Last modified: Thursday, 25. December 2008 - 5:07 am

Withdrawal can be unpleasant, and feelings of cravings and depression can return long after the withdrawal period. During the withdrawal period, individuals may experience abdominal pain, increased fatigue, fever, infection, loss of appetite, diarrhea, shortness of breath, nausea, vomiting, dizziness, emotional upset, insomnia, nervousness, and weight loss. Amphetamine withdrawal brings on intense cravings for the drug, which often leads to relapse. Intense craving is experienced by 87% of all amphetamine abusers who attempt to abstain from the drug.

Current research has demonstrated that there are no medical treatments effective for treating amphetamine abuse. This means that other drugs cannot be substituted to assist in the weaning process. However, thousands of individuals have successfully gone through withdrawal and continue to abstain from amphetamine use despite the long and uncomfortable process. Twelve-step programs are helpful for many substance abusers in recovery.

Besides intense amphetamine cravings, other unpleasant withdrawal side affects include agitation, anxiety, vivid or unpleasant dreams, decreased energy, increased appetite, lethargy, and increased sleep. People in withdrawal lose interest in the pleasure of other activities. Their physical movements are slowed, and clinical depression is prevalent. Although symptoms may lessen after just four or five days, some symptoms can continue for weeks or even months.

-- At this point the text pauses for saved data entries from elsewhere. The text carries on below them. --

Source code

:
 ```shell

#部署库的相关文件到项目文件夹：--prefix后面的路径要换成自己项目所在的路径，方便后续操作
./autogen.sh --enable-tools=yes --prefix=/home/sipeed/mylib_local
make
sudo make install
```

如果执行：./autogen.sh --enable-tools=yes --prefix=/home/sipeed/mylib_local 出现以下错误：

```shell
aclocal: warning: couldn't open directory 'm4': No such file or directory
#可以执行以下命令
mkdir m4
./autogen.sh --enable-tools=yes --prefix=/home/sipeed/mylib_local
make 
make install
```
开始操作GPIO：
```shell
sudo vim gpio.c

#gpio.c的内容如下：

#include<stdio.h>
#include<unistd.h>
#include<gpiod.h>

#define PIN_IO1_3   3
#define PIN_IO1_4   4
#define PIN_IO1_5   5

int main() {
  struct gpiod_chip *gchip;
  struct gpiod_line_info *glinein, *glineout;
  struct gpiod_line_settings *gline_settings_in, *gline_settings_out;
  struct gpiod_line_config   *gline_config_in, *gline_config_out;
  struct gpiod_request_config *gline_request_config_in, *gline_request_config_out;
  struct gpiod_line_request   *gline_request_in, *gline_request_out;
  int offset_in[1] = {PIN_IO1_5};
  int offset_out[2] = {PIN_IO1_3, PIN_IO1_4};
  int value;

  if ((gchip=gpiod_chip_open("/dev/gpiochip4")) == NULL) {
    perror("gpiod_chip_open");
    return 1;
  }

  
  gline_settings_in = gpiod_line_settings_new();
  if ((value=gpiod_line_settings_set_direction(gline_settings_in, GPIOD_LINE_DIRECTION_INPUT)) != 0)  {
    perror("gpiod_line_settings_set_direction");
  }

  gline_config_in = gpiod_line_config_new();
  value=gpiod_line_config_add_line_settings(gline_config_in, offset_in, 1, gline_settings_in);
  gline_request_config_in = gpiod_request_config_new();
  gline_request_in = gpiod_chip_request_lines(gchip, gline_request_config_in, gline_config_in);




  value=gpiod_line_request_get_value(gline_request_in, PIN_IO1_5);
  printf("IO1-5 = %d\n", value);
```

While medical literature indicates that other drugs have limited benefits during the recovery process, the psychological/behavioral literature on addiction rehabilitation reveals that although relapse rates are high, rehabilitation is possible. Addiction experts say that amphetamine withdrawal and treatment is a time-consuming process, and behavioral and emotional support is essential for success. Organizations such Phoenix House, Freedom House, and SAFE (Substance Abuse Family Education) run withdrawal Treatment and rehabilitation programs for teens that last for as long as a year at live-in residence centers.